■ **INSTRUCTIONS**
a) In the Bishop v. Singletary dissent, what does the dissenting judge say "joint legal custody" becomes under the majority's analysis?
b) Please extend the Bishop v. Singletary dissent past its last sentence.

■ **SELECTED EXCERPT**
═══

Bishop v. Singletary

ROBERT J. GLADWIN, Chief Judge,

dissenting.

The primary question in this case is whether the interpretation of “joint custody of the minor child with [Amy] having primary custody” is a question of fact or a question of law. In this case, I believe the trial court properly viewed the issue as a question of fact. As I cannot say that was clearly erroneous, I would affirm.

The majority adequately sets out the facts of the case. The relevant part of the divorce decree states that “the parties shall have joint custody of the minor child with [Amy] having primary custody.” The property settlement states that “the parties shall have joint legal custody of the parties minor child.... with [Amy] being the primary physical custodian.” The majority holds that the trial court erred in finding that the relocation by Amy was a material change in circumstances and by failing to apply the presumption that relocation by Amy is in C.S.’s best interest. They acknowledge that the parties have joint legal custody, but Amy would be the primary physical custodian. The majority implies that the physical-custody language trumps the legal-custody language without explaining why that is so. By 17doing this, the majority makes the interpretation a question of law rather than a question of fact. Under the majority’s analysis, “joint legal custody” is surplusage.

═══

■ **DATA SHOWN**
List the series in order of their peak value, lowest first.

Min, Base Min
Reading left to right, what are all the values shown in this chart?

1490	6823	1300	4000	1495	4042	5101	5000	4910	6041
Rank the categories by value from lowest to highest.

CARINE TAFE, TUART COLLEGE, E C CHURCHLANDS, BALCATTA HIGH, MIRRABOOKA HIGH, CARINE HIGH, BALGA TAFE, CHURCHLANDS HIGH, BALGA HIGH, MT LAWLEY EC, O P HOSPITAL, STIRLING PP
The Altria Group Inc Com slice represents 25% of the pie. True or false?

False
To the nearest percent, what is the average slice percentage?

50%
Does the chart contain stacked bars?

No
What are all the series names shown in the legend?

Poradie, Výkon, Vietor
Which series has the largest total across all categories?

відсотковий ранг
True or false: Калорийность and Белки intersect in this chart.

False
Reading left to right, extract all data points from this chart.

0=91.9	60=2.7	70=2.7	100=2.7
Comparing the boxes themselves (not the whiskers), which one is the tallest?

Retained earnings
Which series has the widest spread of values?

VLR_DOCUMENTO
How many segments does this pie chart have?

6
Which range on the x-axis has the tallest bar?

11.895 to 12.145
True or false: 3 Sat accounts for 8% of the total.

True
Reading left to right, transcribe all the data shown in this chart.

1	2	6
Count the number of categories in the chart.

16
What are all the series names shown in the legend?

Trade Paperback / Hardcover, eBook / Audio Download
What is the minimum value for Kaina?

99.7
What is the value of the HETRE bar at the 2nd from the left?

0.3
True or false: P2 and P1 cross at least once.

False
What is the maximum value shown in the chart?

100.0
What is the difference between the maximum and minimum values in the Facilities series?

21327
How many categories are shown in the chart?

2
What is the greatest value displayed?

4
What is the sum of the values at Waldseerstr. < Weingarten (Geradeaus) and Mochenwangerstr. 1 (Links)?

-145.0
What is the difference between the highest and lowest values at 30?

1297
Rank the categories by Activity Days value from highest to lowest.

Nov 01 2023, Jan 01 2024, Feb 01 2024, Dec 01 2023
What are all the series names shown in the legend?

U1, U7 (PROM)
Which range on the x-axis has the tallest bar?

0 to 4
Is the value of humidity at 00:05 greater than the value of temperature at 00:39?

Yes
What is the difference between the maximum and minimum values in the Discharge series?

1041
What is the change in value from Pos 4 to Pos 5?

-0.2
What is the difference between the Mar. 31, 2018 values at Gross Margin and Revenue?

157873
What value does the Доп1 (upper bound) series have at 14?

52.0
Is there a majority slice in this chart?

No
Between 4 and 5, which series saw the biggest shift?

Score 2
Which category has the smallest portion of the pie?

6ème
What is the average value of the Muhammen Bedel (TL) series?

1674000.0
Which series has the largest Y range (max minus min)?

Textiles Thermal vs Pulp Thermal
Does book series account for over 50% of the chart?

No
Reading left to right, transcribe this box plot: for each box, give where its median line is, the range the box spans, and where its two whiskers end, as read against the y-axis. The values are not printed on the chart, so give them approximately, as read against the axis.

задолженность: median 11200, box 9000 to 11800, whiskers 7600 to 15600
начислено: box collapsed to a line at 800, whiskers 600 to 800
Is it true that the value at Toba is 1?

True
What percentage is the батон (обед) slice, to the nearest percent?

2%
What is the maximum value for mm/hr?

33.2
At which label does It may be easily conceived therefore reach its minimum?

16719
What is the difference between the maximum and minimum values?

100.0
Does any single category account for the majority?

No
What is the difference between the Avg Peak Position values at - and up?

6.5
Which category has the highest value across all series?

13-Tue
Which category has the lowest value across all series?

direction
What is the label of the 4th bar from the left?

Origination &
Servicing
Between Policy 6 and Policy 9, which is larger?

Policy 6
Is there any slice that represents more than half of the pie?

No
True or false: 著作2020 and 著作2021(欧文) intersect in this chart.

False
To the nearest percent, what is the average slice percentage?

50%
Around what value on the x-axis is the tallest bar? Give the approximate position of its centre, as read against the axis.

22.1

═══

■ **ANSWERS TO THE EXERCISE**
a) Surplusage.

b)
It is basic contract law that we are required to read contracts by giving words their ordinary meaning. See Lee v. Bolan, 2010 Ark. App. 209, 374 S.W.3d 718 (2010). Joint legal custody must have some meaning. The majority also relies on Joseph’s testimony that he knew that Amy would make the final decisions regarding the child. That conclusion is not in the decree or settlement agreement. Further, if the interpretation of joint legal custody is a question of law, or has no meaning, then Joseph’s opinion of who has control has no bearing on the outcome of the case. Absent the words “joint legal custody” the majority’s analysis would be correct.

I also disagree with the dissent’s analysis. The holding does not remove custody decision making from the circuit court. The dissent states that Lewellyn v. Lewellyn, 351 Ark. 346, 93 S.W.3d 681 (2002), is disregarded by the majority. Although the cases are similar factually, it was decided prior to Hollandsworth and must be reviewed in that light. Further, in Lewel-lyn there was no discussion about joint custody versus physical custody. Hol-landsworth requires that analysis. In Lewellyn, the trial court addressed the custody under a change-in-circumstances analysis followed by a best-interest analysis. Our supreme court approved this approach. Lewellyn cannot be directly on point after Hollandsworth but can be followed in a custody analysis.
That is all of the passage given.